**TASK REQUIREMENTS**
Report how many lines below contain the word "Right", and give only that number.

[Skeletal landmark data]
'''
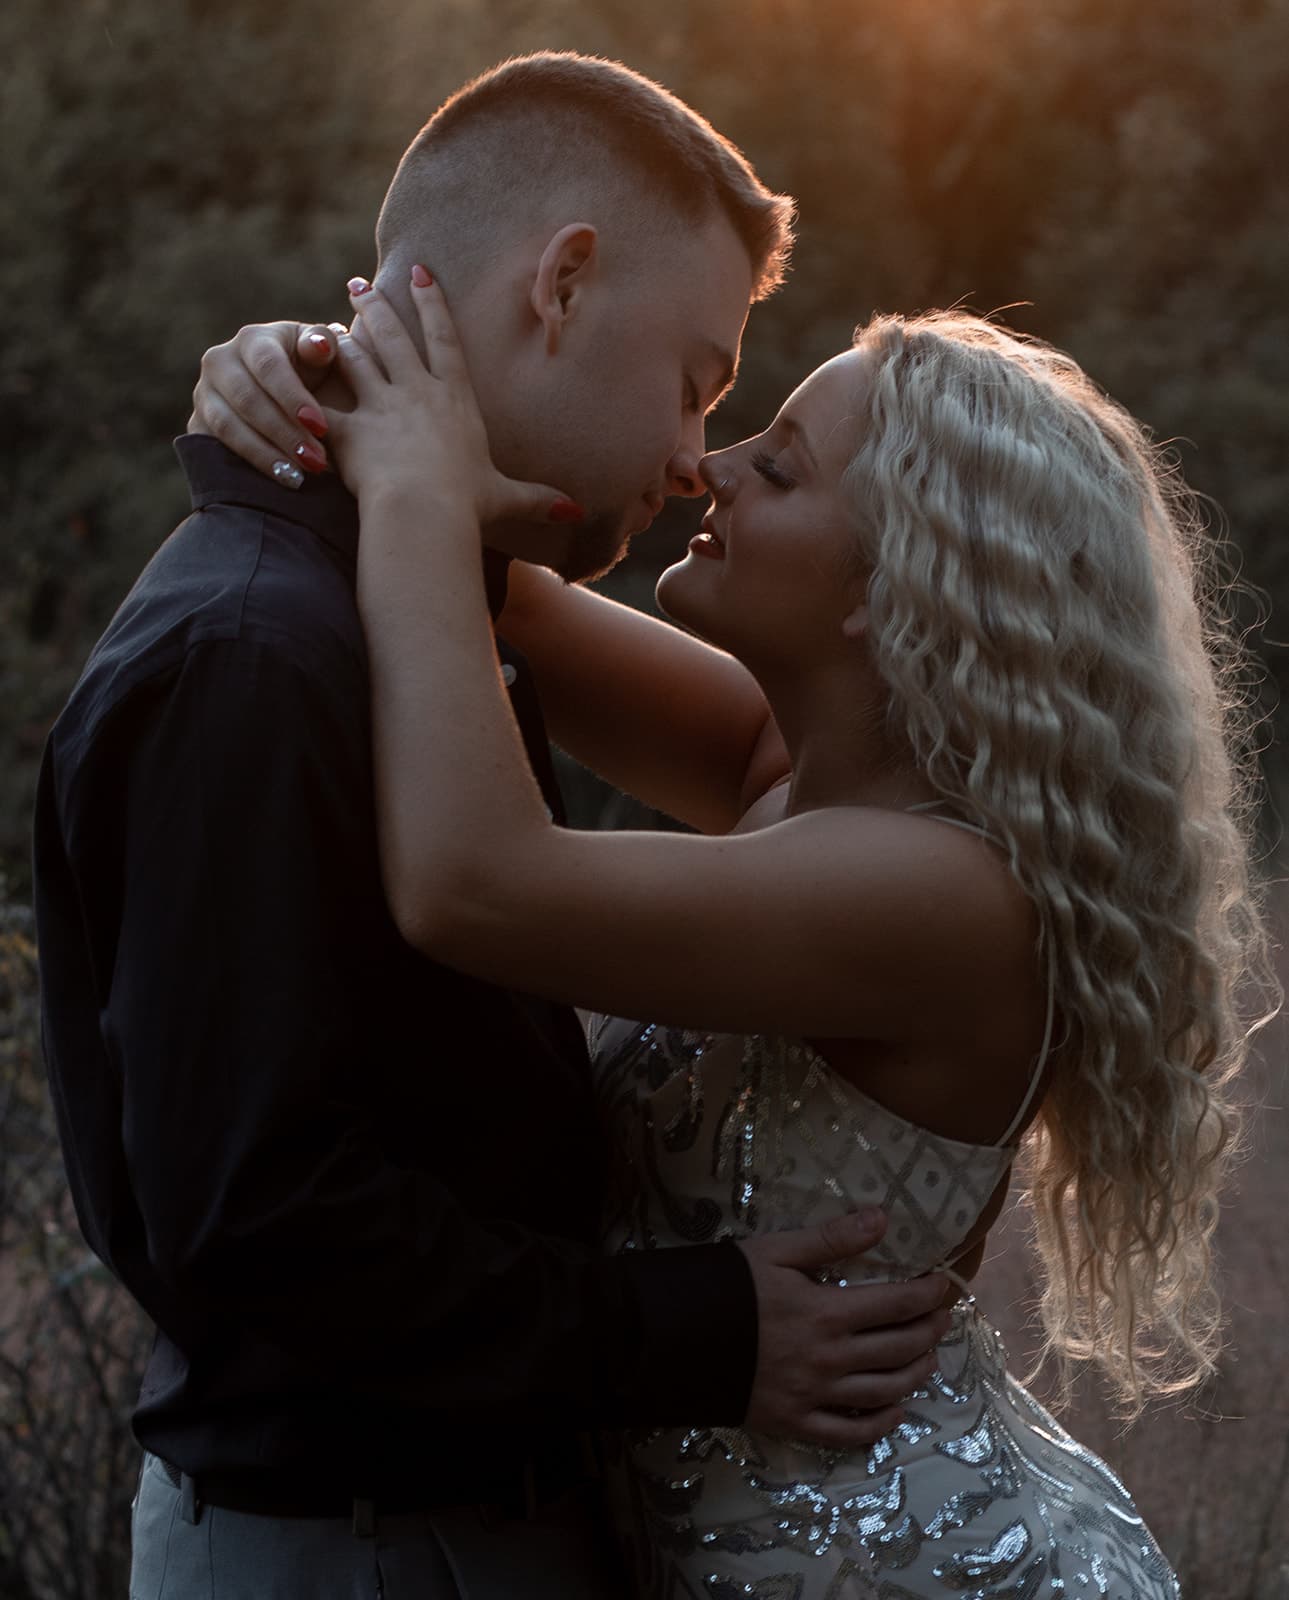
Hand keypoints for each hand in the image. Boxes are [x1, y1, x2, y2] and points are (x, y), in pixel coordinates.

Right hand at [188, 320, 343, 485]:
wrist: (287, 394)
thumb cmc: (312, 371)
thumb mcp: (321, 354)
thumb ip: (323, 345)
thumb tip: (321, 346)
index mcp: (252, 339)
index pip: (268, 366)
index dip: (292, 397)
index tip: (321, 427)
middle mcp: (220, 361)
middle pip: (247, 399)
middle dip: (284, 433)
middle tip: (316, 461)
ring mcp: (204, 393)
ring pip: (228, 426)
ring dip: (265, 454)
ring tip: (299, 476)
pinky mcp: (199, 423)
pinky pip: (216, 447)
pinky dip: (247, 465)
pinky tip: (277, 478)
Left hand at [325, 271, 577, 526]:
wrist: (425, 512)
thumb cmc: (468, 505)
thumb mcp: (507, 499)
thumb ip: (538, 500)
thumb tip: (574, 513)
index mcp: (455, 400)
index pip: (445, 339)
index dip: (432, 303)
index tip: (421, 272)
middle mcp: (417, 393)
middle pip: (394, 337)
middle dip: (377, 305)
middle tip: (359, 282)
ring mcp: (380, 408)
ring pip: (356, 358)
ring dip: (342, 335)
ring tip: (329, 320)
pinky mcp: (350, 431)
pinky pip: (323, 404)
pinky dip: (307, 391)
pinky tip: (294, 375)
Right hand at [737, 1210, 952, 1447]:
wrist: (674, 1337)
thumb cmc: (727, 1285)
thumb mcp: (776, 1250)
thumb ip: (831, 1238)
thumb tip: (882, 1218)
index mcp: (827, 1313)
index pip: (897, 1304)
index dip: (927, 1294)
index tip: (943, 1285)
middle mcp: (830, 1359)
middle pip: (899, 1349)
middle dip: (929, 1331)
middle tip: (941, 1318)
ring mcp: (814, 1396)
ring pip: (884, 1392)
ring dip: (915, 1375)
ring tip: (928, 1359)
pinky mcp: (794, 1422)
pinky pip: (848, 1434)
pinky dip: (879, 1425)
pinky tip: (894, 1411)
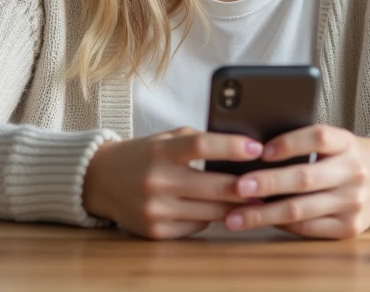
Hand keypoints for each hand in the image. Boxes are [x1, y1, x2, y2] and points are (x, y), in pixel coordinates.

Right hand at [82, 126, 263, 239]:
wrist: (100, 181)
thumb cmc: (144, 155)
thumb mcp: (166, 138)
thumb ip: (199, 140)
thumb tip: (243, 147)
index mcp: (160, 151)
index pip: (201, 145)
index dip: (232, 147)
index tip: (257, 148)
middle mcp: (156, 180)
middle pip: (213, 185)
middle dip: (246, 186)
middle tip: (269, 183)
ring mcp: (155, 209)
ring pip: (210, 211)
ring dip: (235, 206)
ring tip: (254, 199)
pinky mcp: (155, 231)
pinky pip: (196, 226)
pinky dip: (209, 218)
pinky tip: (218, 211)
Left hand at [222, 126, 369, 238]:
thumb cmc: (348, 155)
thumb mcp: (336, 140)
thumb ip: (305, 142)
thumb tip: (254, 150)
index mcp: (348, 143)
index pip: (318, 137)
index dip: (289, 143)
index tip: (261, 149)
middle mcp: (353, 171)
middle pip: (304, 178)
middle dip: (267, 183)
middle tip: (238, 186)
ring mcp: (353, 202)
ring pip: (301, 210)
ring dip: (264, 214)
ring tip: (236, 215)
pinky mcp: (350, 227)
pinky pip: (308, 228)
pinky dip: (282, 225)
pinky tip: (263, 220)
'''
**RESPONSE FOR THIS EXERCISE**
3